И есть на Земле, на теле ее прекрасном места таковые, в коих позволено человеку ощутить Природы Величие, почувствовать легким уколом, отозваться мурашками по коже на вдруг проникшее внутрь зябкое дуновение непознанного. Рвутся тогда опутывающие душу цепи; взмахивают мощно невесть откуда взявшиеся крылья, устремляя ее, радостную, ввысь. Кажется человеку, что совсем рядом, чуть далее вытянутой руки, возникло что-то объясняющее, что-то самое важное в жизни его; и волшебный, простой как откровение открывающий код чрез миг окажется в руках. Хорошо становится человеку, и готов он ко встрече с настоящим, с Истинным…

И в теперешние суетные времена древневеликая земля Монгольская близка к своему тысячелетнему виду-образу: пески и каменистые россыпи пустыни Гоби вогнутой неравноширокой полосой в южной части страны; бескрайние степи востока, центра и севера; горные хребты Хэнтэя, Хангая и Монгольского Алтая; плодородные речные долины Онона, Керулена и водосбора артерии-Селенги; сотни озерных глаз в обширной межгорной котловине к западу, и в их числе и над ними – священный Хубсугул. И синее-синее небо…

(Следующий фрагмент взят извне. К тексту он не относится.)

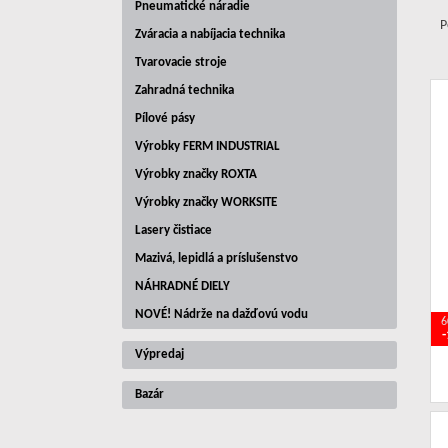
Pneumatické náradie
P
Zváracia a nabíjacia technika
Tvarovacie stroje
Zahradná technika
Pílové pásy
Výrobky FERM INDUSTRIAL
Výrobky značky ROXTA
Výrobky značky WORKSITE
Lasery čistiace
Mazivá, lepidlá a príslušenstvo
NÁHRADNÉ DIELY
NOVÉ! Nádrže na dažďovú vodu
6
Výpredaj
Bazár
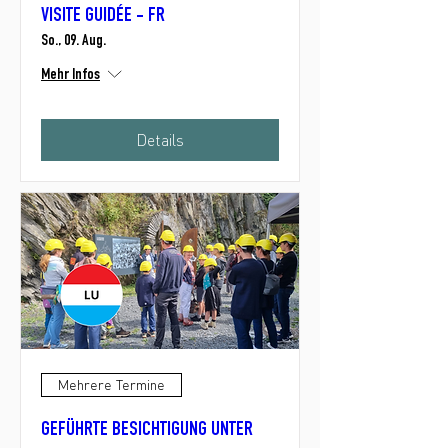
VISITE GUIDÉE - FR
So., 09. Aug.
Mehr Infos
Details
Mehrere Termine
GEFÜHRTE BESICHTIGUNG UNTER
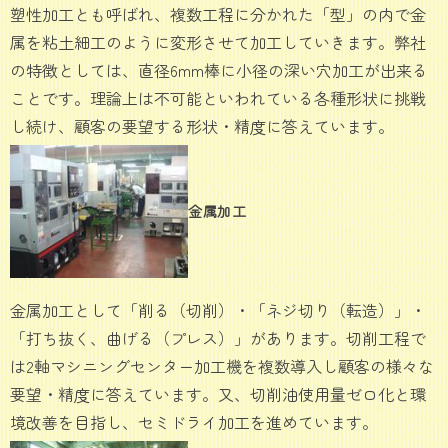
塑性加工とも呼ばれ、複数工程に分かれた「型」の内で金
属を粘土細工のように変形させて加工していきます。弊社
の特徴としては、直径6mm棒に小径の深い穴加工が出来る
ことです。理論上は不可能といわれている各種形状に挑戦
し続け、顧客の要望する形状・精度に答えています。
金属加工
金属加工として「削る（切削）・「ネジ切り（転造）」・
「打ち抜く、曲げる（プレス）」があります。切削工程で
は2軸マシニングセンター加工機を複数導入し顧客の様々な
要望・精度に答えています。又、切削油使用量ゼロ化と環
境改善を目指し、セミドライ加工を進めています。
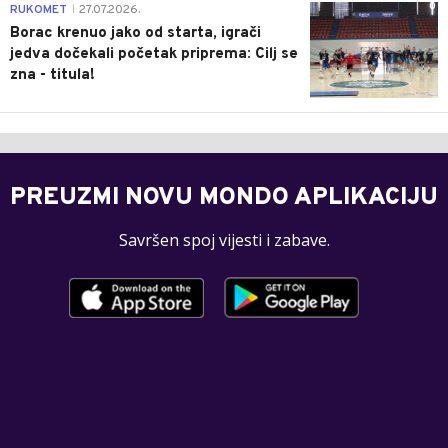
0
RUKOMET
27.07.2026.
|
Borac krenuo jako od starta, igrači
jedva dočekali početak priprema: Cilj se
zna - titula!
PREUZMI NOVU MONDO APLIKACIJU
Savršen spoj vijesti i zabave.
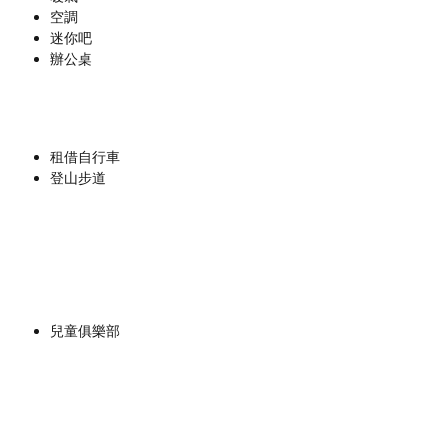
空調
迷你吧
辦公桌
租借自行車
登山步道
兒童俱樂部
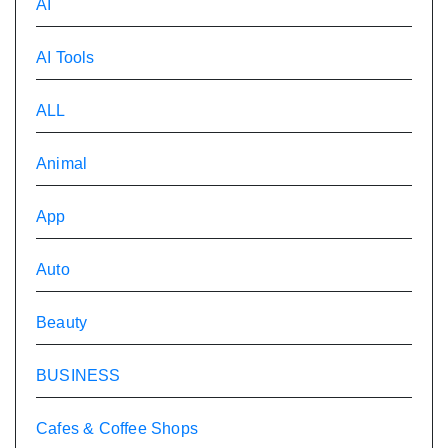
AI
AI Tools
ALL
Animal
App
Auto
Beauty
BUSINESS
Cafes & Coffee Shops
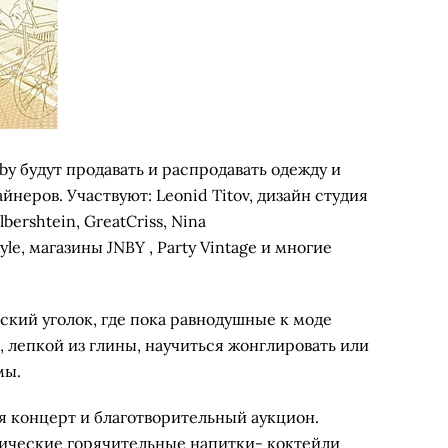
by будут продавать и распродавать одежду и
неров. Участвуют: Leonid Titov, дизайн студия
bershtein, GreatCriss, Nina
yle, магазины JNBY , Party Vintage и многие
ский уголок, где пока равнодушные к моде
, лепкой из глины, научиться жонглировать или
мы.
 концерт и благотворительный аукцион.
ические горячительные напитки- коктейли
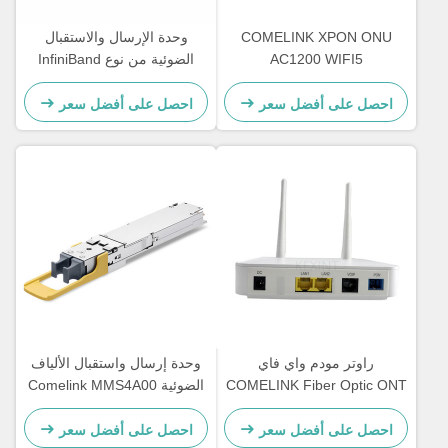
COMELINK XPON ONU
وحدة الإرسال والاستقبال
AC1200 WIFI5
الضوئية من نوع InfiniBand
4GE+1POTS+WIFI
المتوافقة مع Comelink 1.6T 2
2.4G&5.8G Wireless Onu
X FR4 OSFP ذات السطح
احصل على أفضل سعر
احصل على أفضل سعر
المسطح PAM4 1310nm 2km
مزدوجة LC/UPC SMF
راوتر مودم واي فاي
وحدة إرسال واستقبال الألياف
COMELINK Fiber Optic ONT
الضوئية Comelink MMS4A00
1 جيجابت إيثرنت، 1 فاست
تصعد من 17 إلى 500 متر،
إيثرنت، 1 خط هاتف، 2 منفذ
1600 جيجابت في الثانية، 1.6
احصل على أفضل سعر
احصل على أفضل سعر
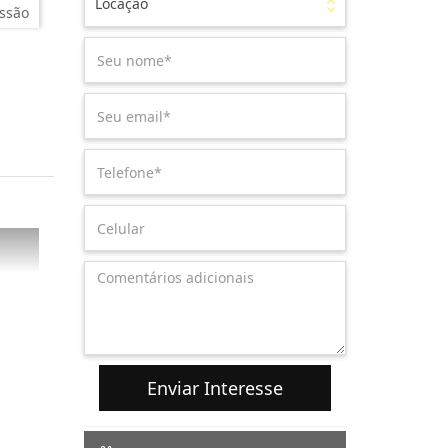
Locação
ssão
Enviar Interesse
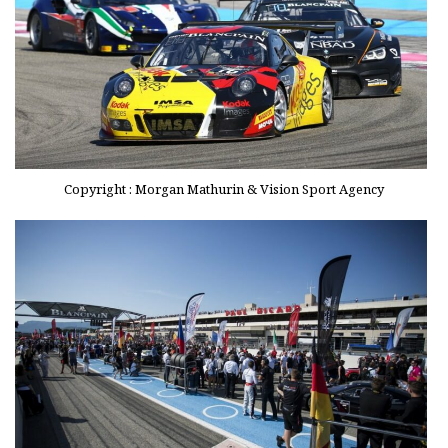
Copyright : Morgan Mathurin & Vision Sport Agency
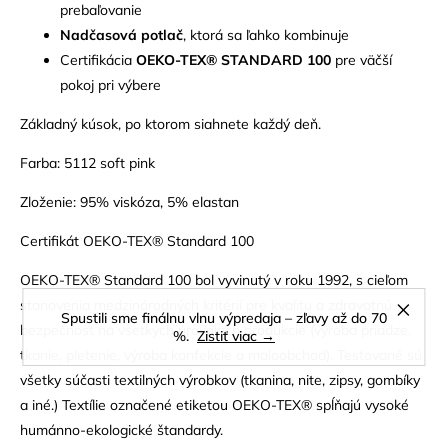
prebaľovanie
Nadčasová potlač
, ktorá sa ľahko kombinuje
Certifikácia
OEKO-TEX® STANDARD 100
pre väčší
pokoj pri výbere
Základný kúsok, po ktorom siahnete každý deň.
Farba: 5112 soft pink
Zloženie: 95% viskóza, 5% elastan
Certifikát OEKO-TEX® Standard 100
OEKO-TEX® Standard 100 bol vyvinutý v roku 1992, s cieľom
stanovenia medzinárodných kritérií pre kvalitu a zdravotnú
Spustili sme finálnu vlnu výpredaja – zľavy až do 70
bezpečnosť na všetkých úrovniach produkcie (výroba priadze,
%.
Zistiť viac →
tkanie, pletenie, výroba konfekcie a maloobchod). Testované sú
všetky súčasti textilných výrobkov (tkanina, nite, zipsy, gombíky
a iné.) Textílie označené etiketou OEKO-TEX® spĺňajú vysoké
humánno-ekologické štandardy.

Страна контрастов, страна переходных состояний Природы. Мировой водораздел. Здесь нахлынувшая с северных далей сибирская тайга уступает место степям, а степи – пескам; здесь жара соседствует с холодом, ливни – с засухой; а водимый оленеводом-цаатаном северный олень – с навьюченным кочевой юртой тружеником-верблюдом. Среди прочих видов-эндемиков произрастает и набирает необъяснимую силу на труднодоступных склонах прихубсугульских гор редчайший и чудодейственный цветок Адонис Монгольский Индиго, не желающий существовать ни в каком другом месте планеты, как бы ни ублажал его неуемный ученый-ботаник…

Молчаливы, первозданны и грозны эти места. Иной раз покажется вдруг, что задрожит вот-вот земля, и, будя давний цепенящий душу ужас, в туче пыли вылетит из-за сопок на свирепых низкорослых монгольских конях несметная лава буднично-беспощадных и не знающих страха всадников Чингис-Хана … Уважение к Природе в крови у живущего здесь человека: он сам с незапамятных древних времен обложил себя многочисленными неукоснительными табу, дабы не навредить ей, жизнь дающей…

Северная Монголия, нынешний Хубсугульский аймак. Местность, где 130-ти тысячное население состоит, в основном, из родовых племен бурят, цаатанов, дархатов и – в подавляющем большинстве – халха-монголов.

Власти государственные не только не притесняют, но стараются ни при каких обстоятельствах не вступать в противоречия с уходящей корнями в глубины вековых устоев властью племенных старейшин. Политика, бизнес и родовые общинные интересы взаимопроникающи, но до сих пор неравнозависимы: можно ругать гражданскую власть и жестко вести бизнес, но идти против старейшин и общины – путь в никуда и ты никто: можешь уезжать из страны, если, конечно, не успел зайти далеко…

Стан и в центре его белоснежная юрта старейшины халха мудрого Оюунгэрэла вот уже на протяжении последних десяти лет располагались в тридцати километрах севернее районного центра Мурэн на правом берегу вытекающего из Хубсугула Эгийн-Гола.